All of this would be annoying, but the real kicker is that both heterogeneous and homogeneous Apple solutions are crap. Time Machine doesn't work well with mounts served by Linux; for me, after a few months the backups start taking hours to complete, so I bought an AirPort Time Capsule. Apple doesn't put software on either the Apple TV or the AirPort to allow streaming content from the AirPort to the Apple TV without a Mac in the mix: you also have to be running a Mac with iTunes for audio streaming (or use AirPlay with a third party app -- but it still requires a Mac). That's either gross incompetence, or blatant commercial greed driving customers to buy more products when there's more than enough processing power on either of the two devices to decode compressed video. AirPlay is really tempting, but it's flaky; I often need to reboot my MBP to get it to see the Apple TV (and in my house, this is with an AirPort providing WIFI, so there's no non-Apple technology in the mix), and sometimes the Apple TV would stop seeing the machine running iTunes and I'd have to reboot that to get streaming to work again.

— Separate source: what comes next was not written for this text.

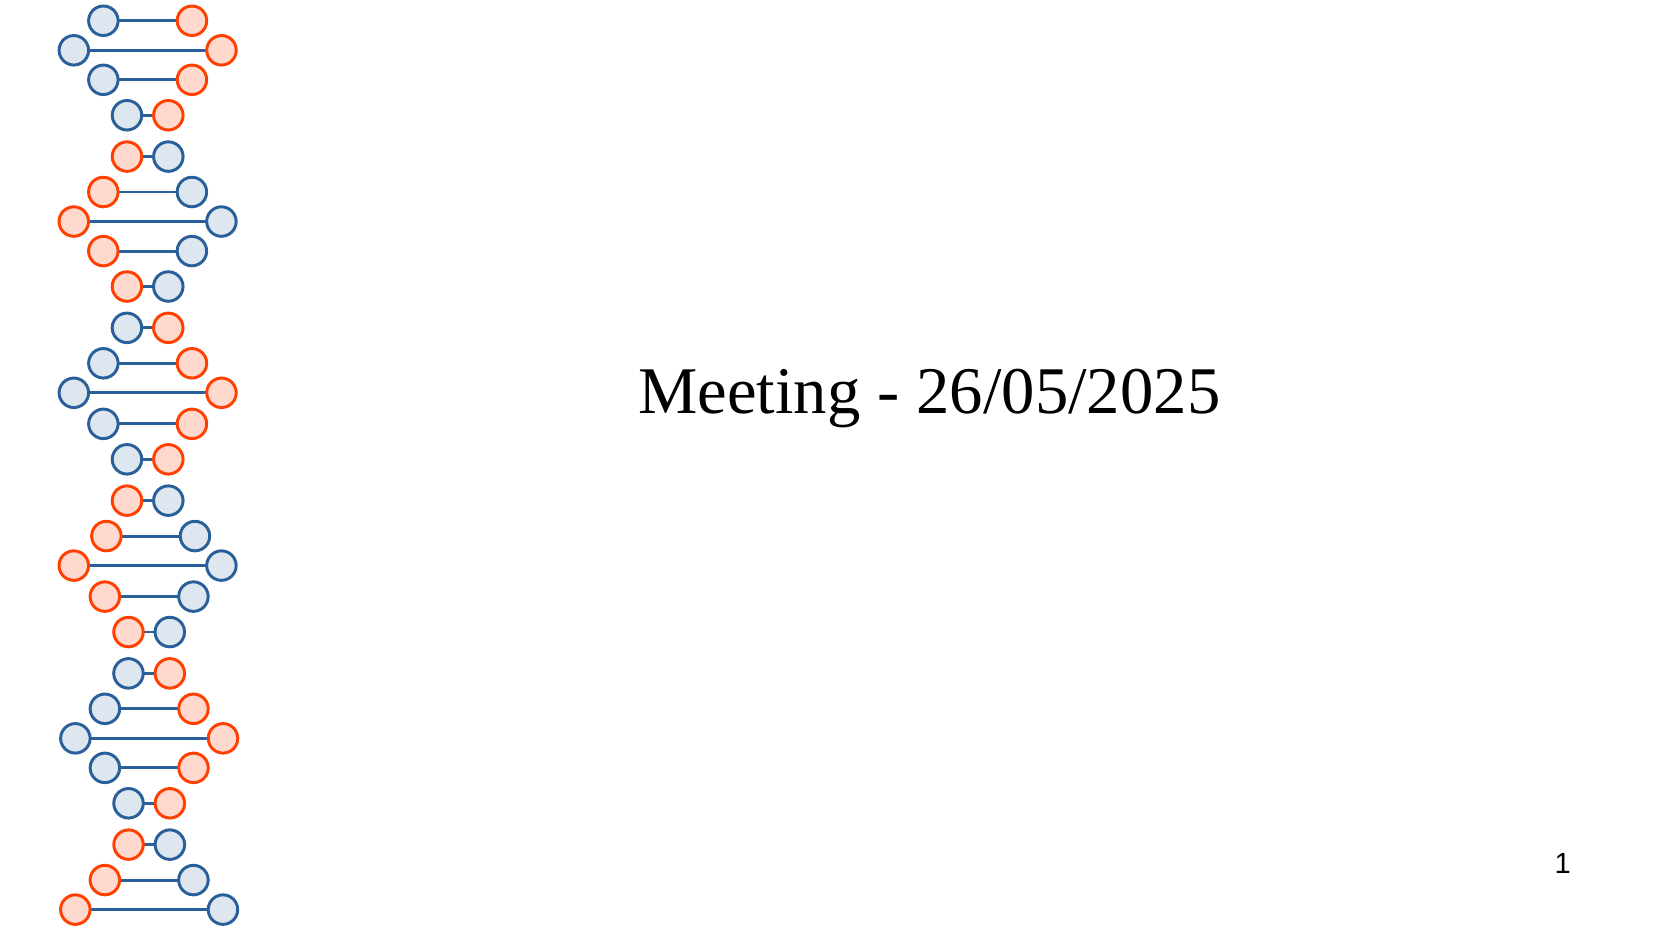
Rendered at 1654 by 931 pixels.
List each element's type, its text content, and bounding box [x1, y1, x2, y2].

subtitle Meeting - 26/05/2025 [265, 35, 1595, 748]
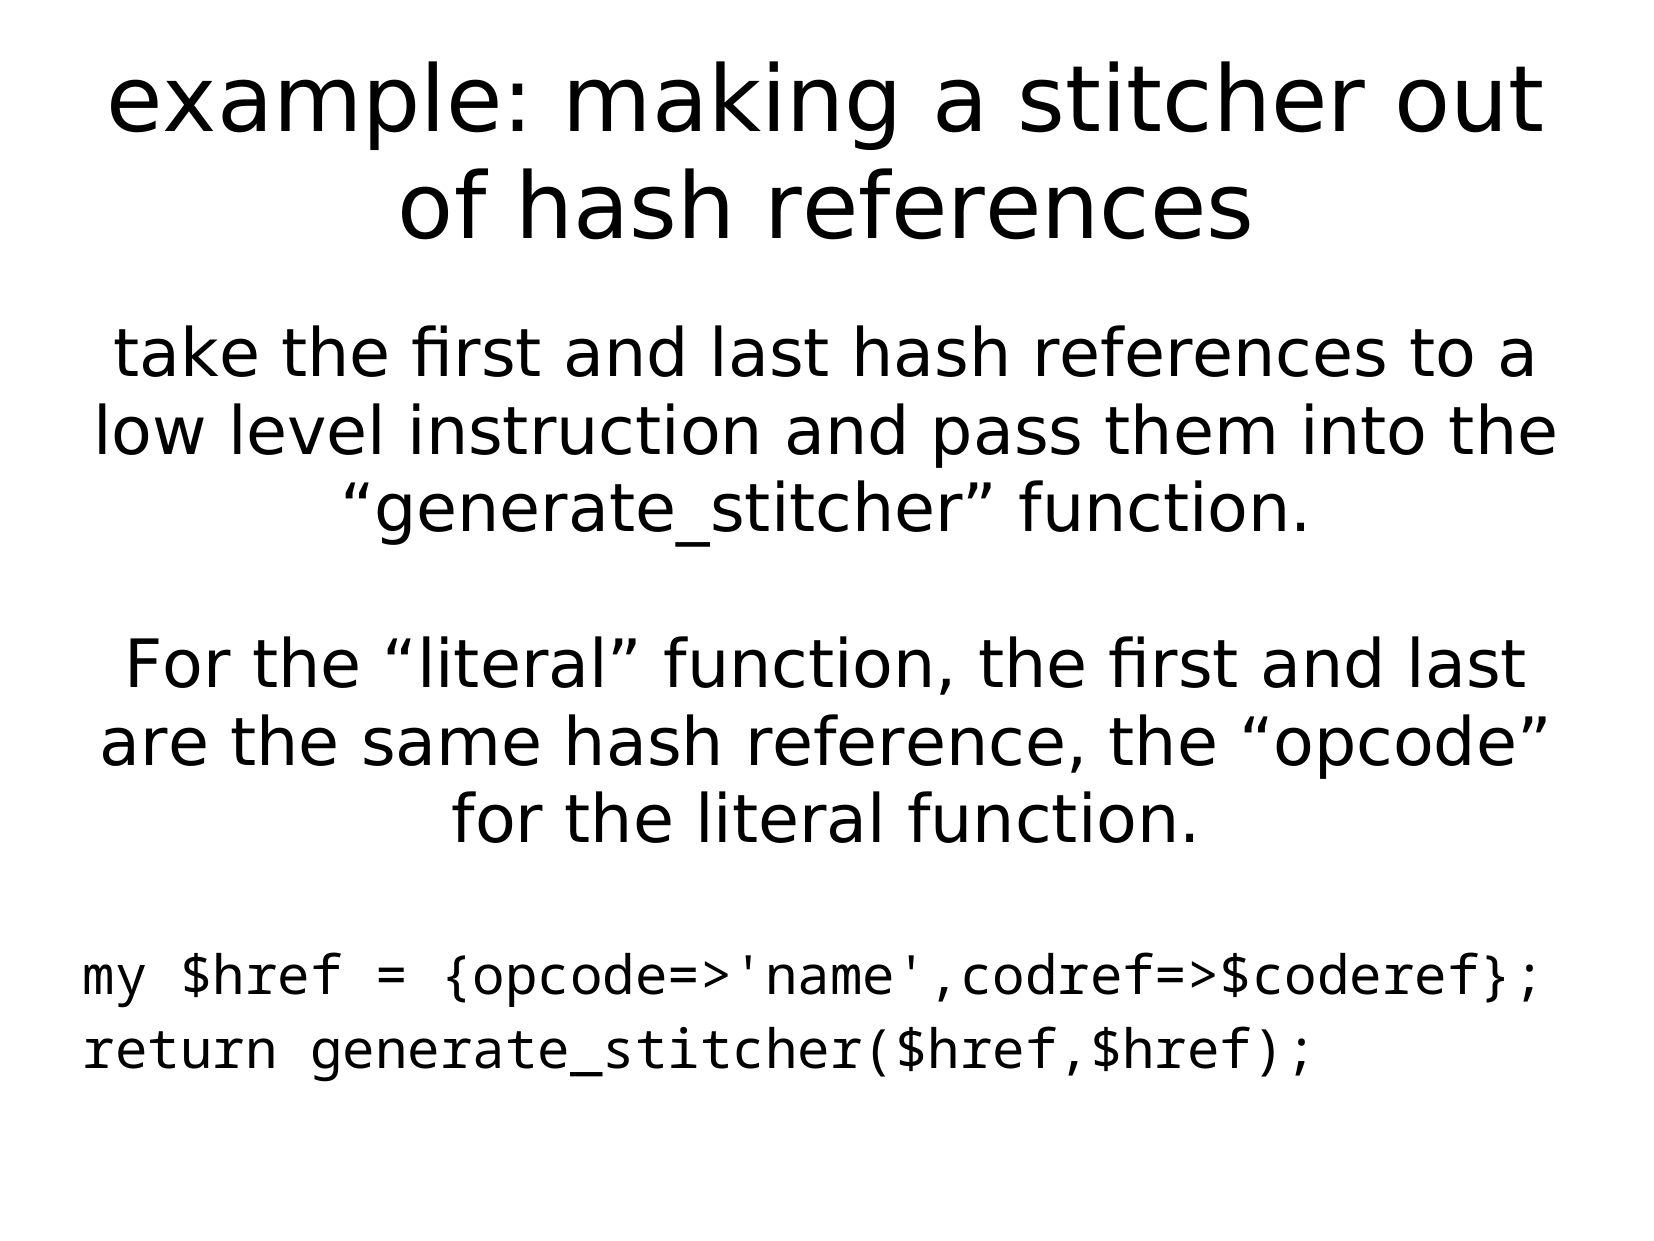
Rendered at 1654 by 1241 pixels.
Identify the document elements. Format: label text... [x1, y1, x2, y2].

After a couple of times having to run around rebooting machines just to watch a movie while the family waited, I gave up. I'm now running XMBC on an Odroid, connected to another Odroid running SqueezeServer. It wasn't as easy to set up as the Apple products, but ease-of-setup is worth nothing to me if the products don't work reliably. Oh, and the TV remote will control XMBC over the HDMI interface, meaning an end to having to use two remotes. I haven't gotten around to testing AirPlay, and I still have the AppleTV in the mix because there's no Netflix app for XMBC on Odroid; it isn't all rainbows and unicorns, yet.
My next laptop is going to be an XPS 13, or an X1, or whatever is thin and has decent hardware support in Linux at the time I make the purchase. OSX is nice, but if I'm spending that much, I want more than just a sexy shell: I want quality internal hardware, and I would really prefer to never have to deal with the Genius Bar again.